Mengapa Konglomerat Tidak Dekat dengan Anies Baswedan? Disebut Takut: Alami Pemeriksaan Pajak
Anies Baswedan menyebut kebanyakan pengusaha yang dekat dengannya dari kelas menengah, bukan pengusaha besar atau sekelas konglomerat.
Penulis: garudea prabawati
Editor: bunga pradipta p
TRIBUNNEWS.COM - Bakal Calon Presiden (Bacapres) dari Koalisi Perubahan untuk Persatuan (KPP), Anies Baswedan menjelaskan soal pendukungnya yang membantu dirinya maju di Pemilu Presiden (Pilpres) 2024.
Termasuk para pengusaha yang memberikan bantuan untuk Anies Baswedan.
Di mana disebutkan Anies Baswedan, mayoritas para pengusaha ini berasal dari kelas menengah, bukan pengusaha besar atau sekelas konglomerat.
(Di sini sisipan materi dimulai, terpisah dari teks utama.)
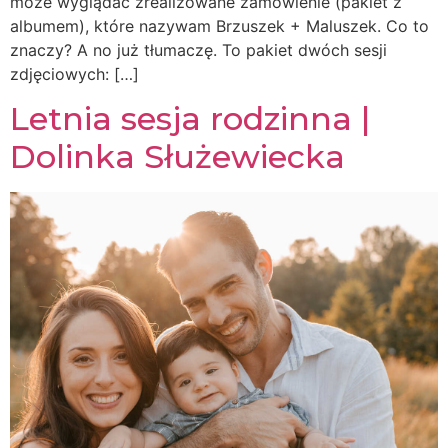
może wyglądać zrealizowane zamówienie (pakiet z
albumem), które nazywam Brzuszek + Maluszek. Co to
znaczy? A no już tłumaczę. To pakiet dwóch sesji
zdjęciowych: […]
Letnia sesja rodzinna |
Dolinka Służewiecka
Hal itu dikatakan Anies saat menjadi pembicara dalam acara acara bertajuk 'Bacapres Bicara Gagasan' yang diselenggarakan Universitas Gadjah Mada (UGM) berkolaborasi dengan Mata Najwa, digelar di Grha Sabha Pramana UGM, Selasa (19/9/2023).
Diketahui tidak hanya Anies, dua Bacapres lain direncanakan juga hadir dalam acara tersebut, yakni Prabowo Subianto dan Ganjar Pranowo.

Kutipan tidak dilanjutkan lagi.